:: TESTO ::

A tarda notte la partita era ancora aperta a Lucca, Lecce, Taranto e Padova con i candidati del centrosinistra in vantaggio. Ma certo lo stesso leader del Pd Matteo Renzi non usa eufemismi con i suoi, mentre arrivano i dati reali che confermano gli exit poll: «È andata male, come previsto». A Genova, Parma, Verona, Catanzaro, L’Aquila e in altri capoluoghi al ballottaggio ieri per eleggere sindaco e consiglio comunale il vecchio centrodestra, quello formato da Forza Italia e Lega, è vittorioso. Le città in cui il centrosinistra risulta avanti sono certo importanti, ma non spostano il risultato. «Vedremo solo alla fine se dobbiamo parlare di sconfitta o di disastro», è la battuta che circolava ieri notte a Largo del Nazareno.
Il primo a fare l'analisi della sconfitta è il renziano Ettore Rosato, capogruppo dei deputati del Pd. Che nota due cose: i candidati a sindaco sono stati scelti in una fase precedente il congresso del Pd che ha riconfermato Renzi alla guida del partito e anche per le modalità in cui si attua la scelta al livello locale, ossia in accordo con i partiti della coalizione, non possono essere considerati candidati “renziani”. C’è poi una saldatura ai ballottaggi tra l’elettorato dei 5 Stelle e quello leghista, evidente a Genova, che sposta di fatto a destra il risultato finale. «La destra ha vinto e il M5s si dimostra influente nella capacità di spostare il risultato, non di aggregare i consensi», è la conclusione di Rosato. Ed è la stessa analisi ufficiale, dopo la mezzanotte, affidata a una scarna nota del vicesegretario Maurizio Martina: «I risultati di questa tornata di voto amministrativo andranno letti con grande attenzione. Vanno riconosciute alcune gravi sconfitte che fanno male a partire da Genova e l’Aquila. Altrove invece, come a Lecce, Taranto e Padova, conseguiamo vittorie importanti e per nulla scontate. Da questo voto emerge chiaramente che la destra a trazione leghista è il nostro vero avverario, mentre i Cinque Stelle alla prova del consenso locale falliscono».

:::
:: RIGHE DI DATI ::

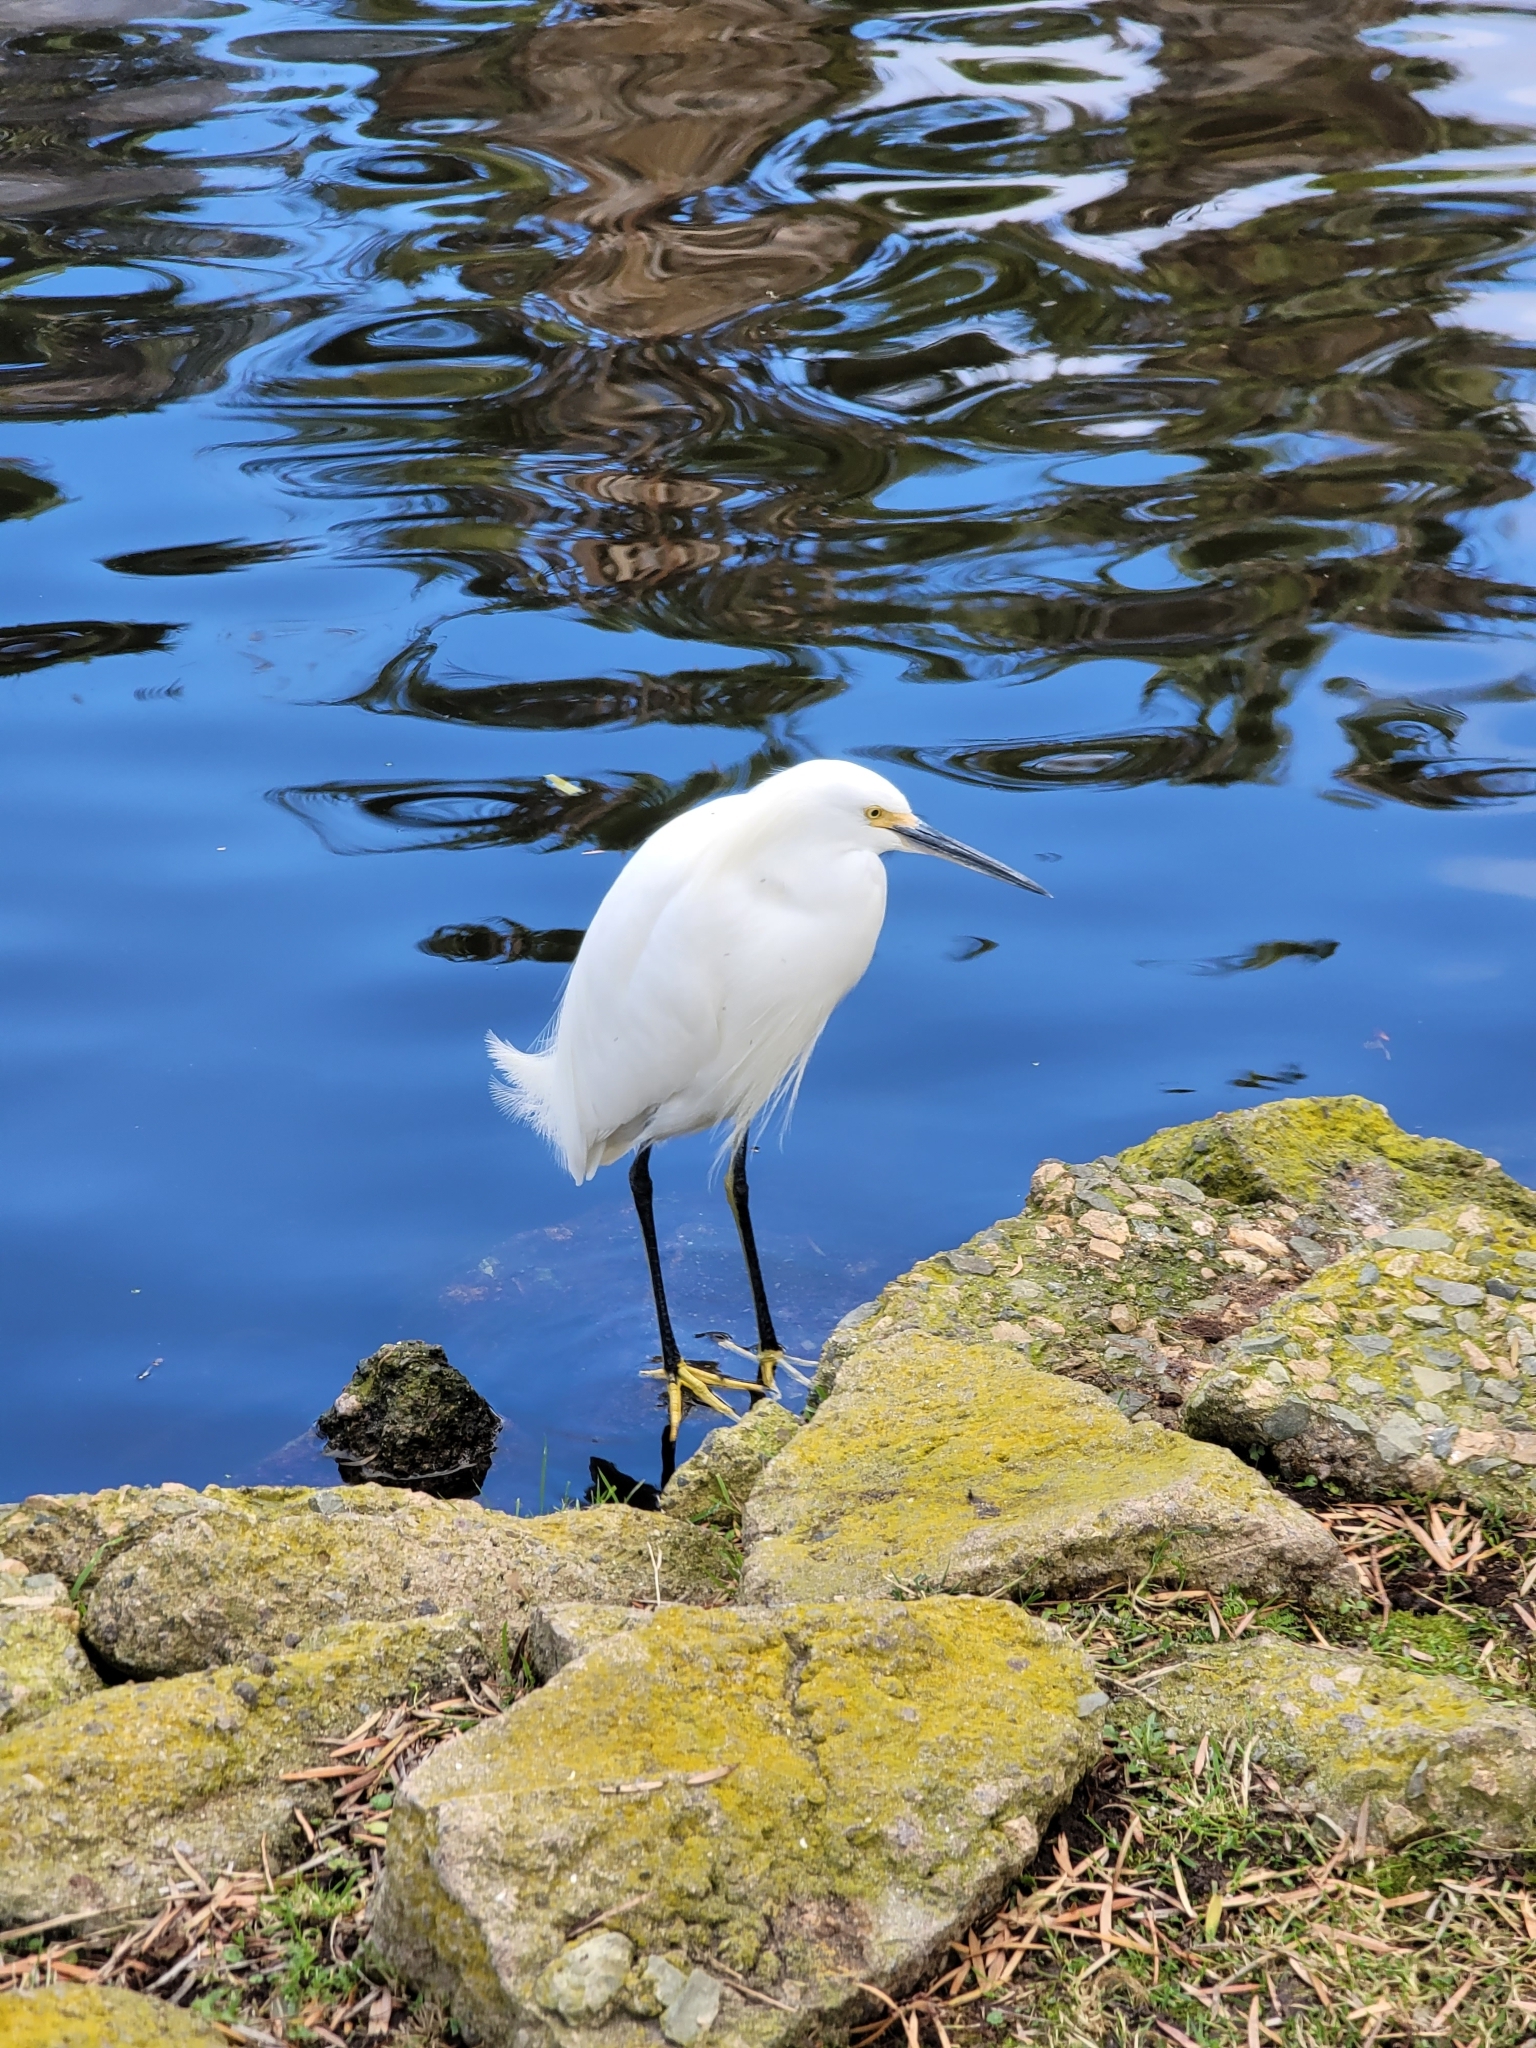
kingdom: Animalia
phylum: Chordata
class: Aves
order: Pelecaniformes
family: Ardeidae
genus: Egretta
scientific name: Egretta thula
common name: Snowy egret
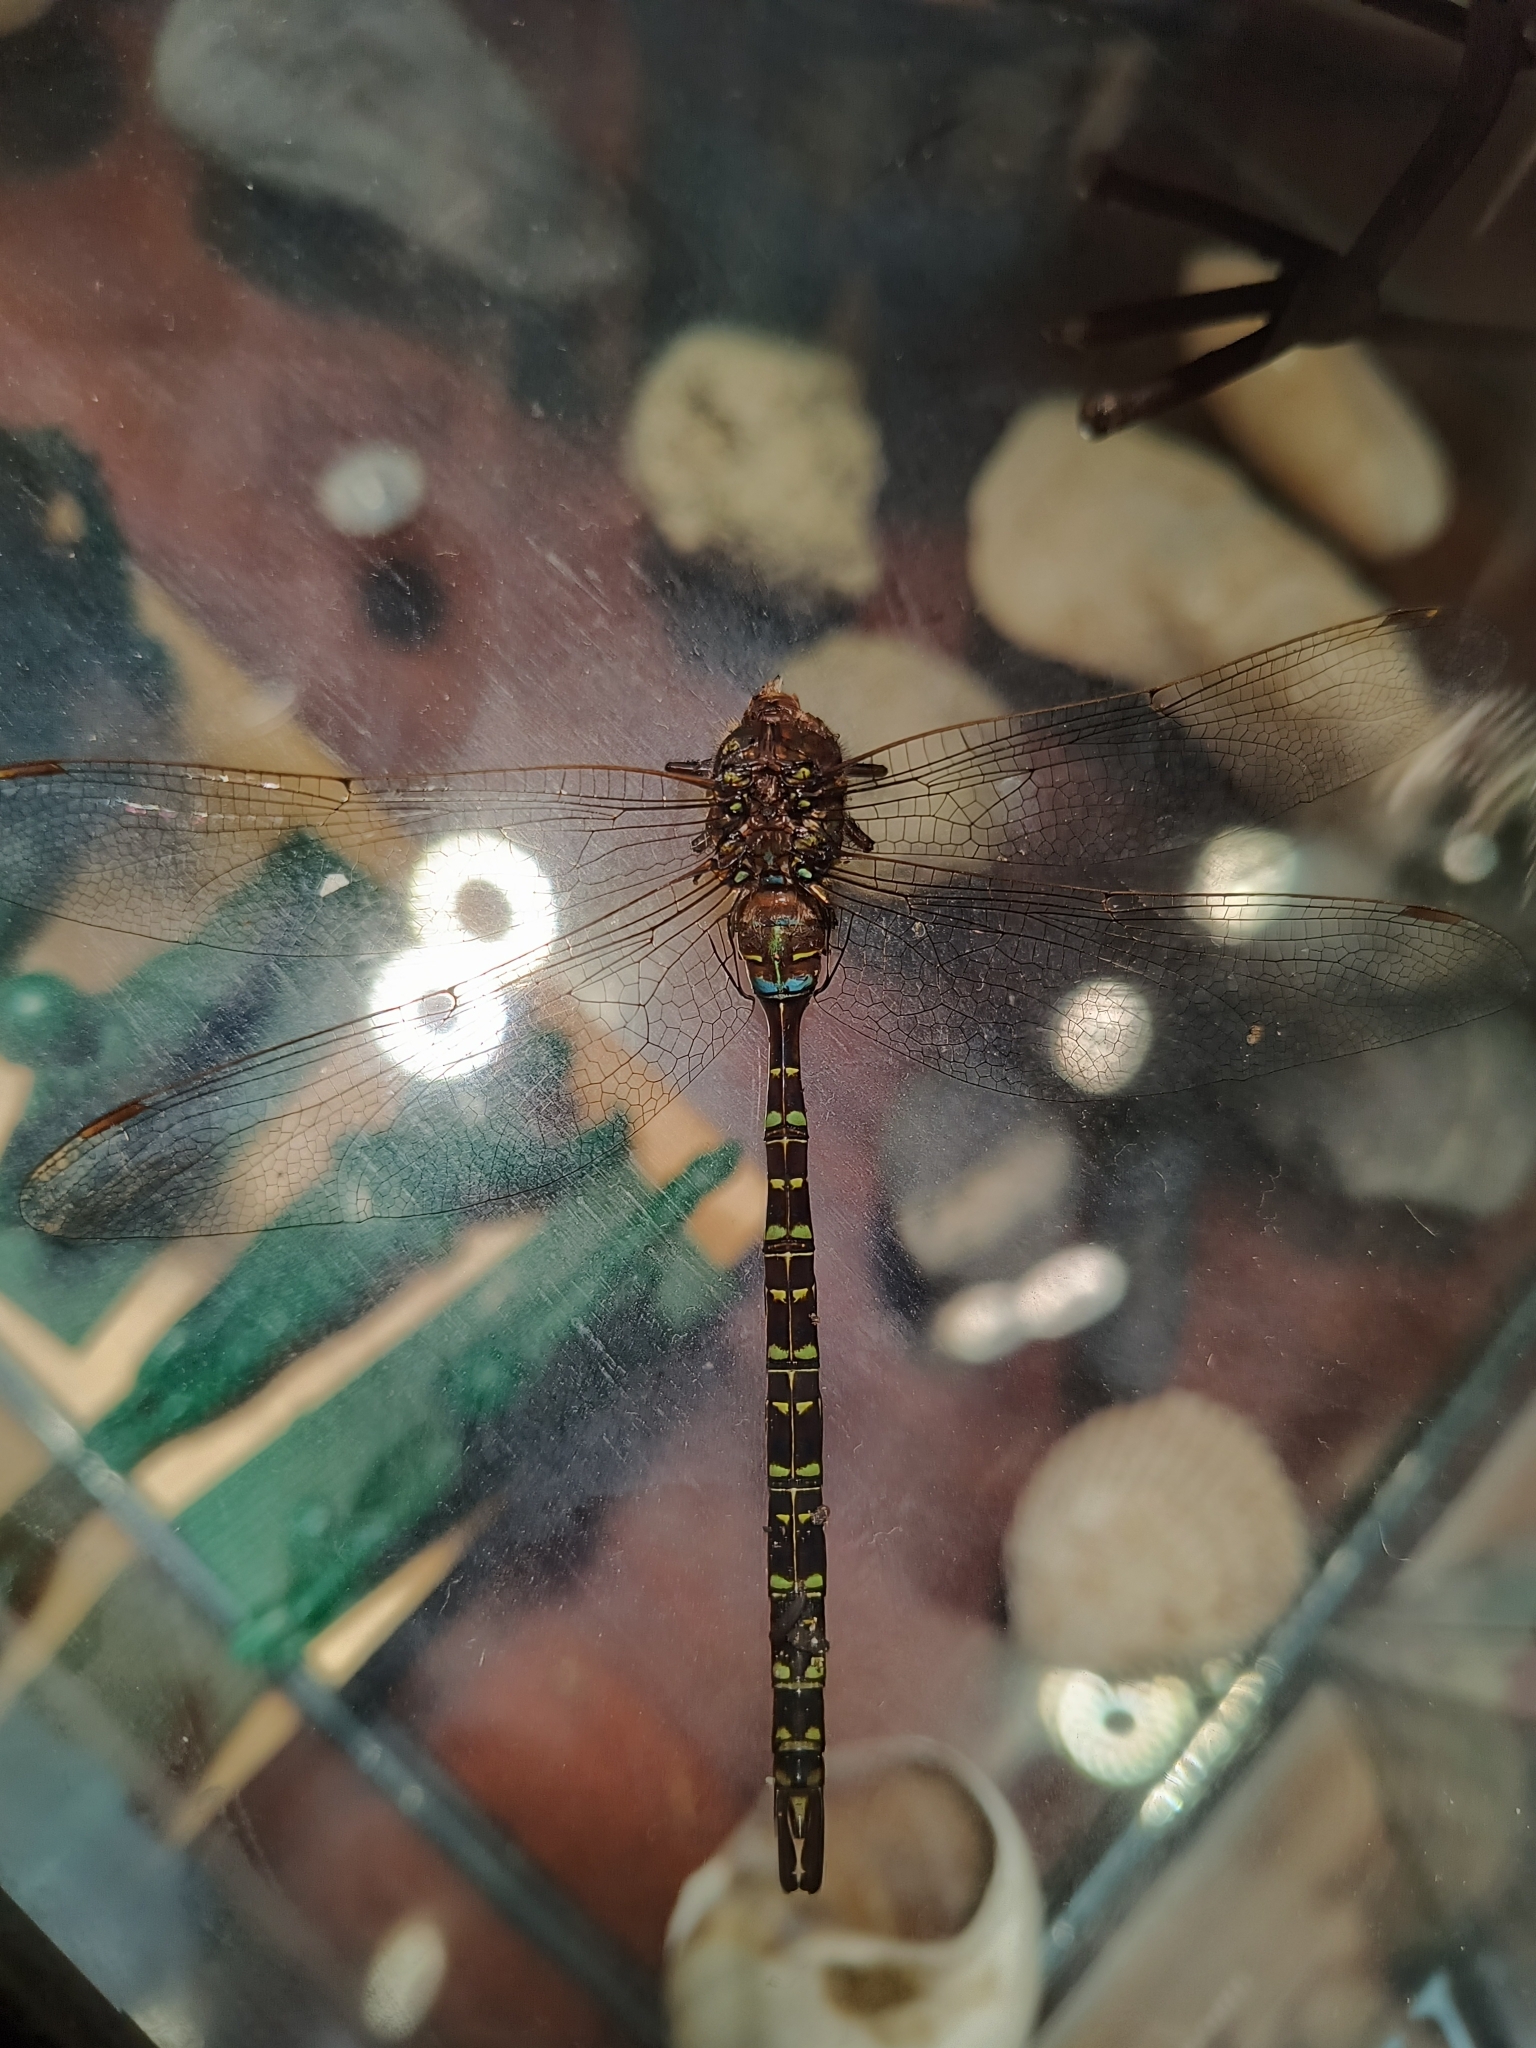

:::

PARTI DELL'ESERCIZIO ::
[A] Come si traduce in inglese questa frase del testo sui ballottaggi: «Il primo a fare l'analisi della sconfitta è il renziano Ettore Rosato, capogruppo dei deputati del Pd.»?
[B] Fornisci il seguito del testo sui ballottaggi, riprendendo dopo l'ultima frase riportata.

ELENCO RISPOSTE ::
[A] The first to analyze the defeat is Ettore Rosato, a Renzi loyalist and leader of the Pd's deputies.

[B]
Certo, come ammettono tutti i dirigenti dem, hanno pesato le divisioni a sinistra dell’ultimo anno: prima le polemiche e le divisioni sul referendum costituzionale bocciato dagli italiani il 4 dicembre, poi la scissione dei bersaniani con tutte le polemiche conseguenti. Il modo migliore per demotivare gli elettori del centrosinistra che, come testimoniano anche i dati dell’affluenza mai così bassi (ha votato poco più del 46% degli aventi diritto), alla fine se ne sono stati in buona parte a casa. E a influire è anche la permanenza al governo nazionale ormai dal 2013, prima con Letta poi con Renzi e ora con Gentiloni. E qui si pone il problema, che certamente il leader del Pd affronterà nelle prossime settimane, del rapporto con il governo: se si deve andare avanti fino al 2018 bisogna avere chiaro per fare cosa – ripete Renzi nelle valutazioni con i suoi - a cominciare dalla prossima legge di stabilità che deve essere improntata alla riduzione delle tasse e alla crescita, anche sfidando i vincoli di Bruxelles.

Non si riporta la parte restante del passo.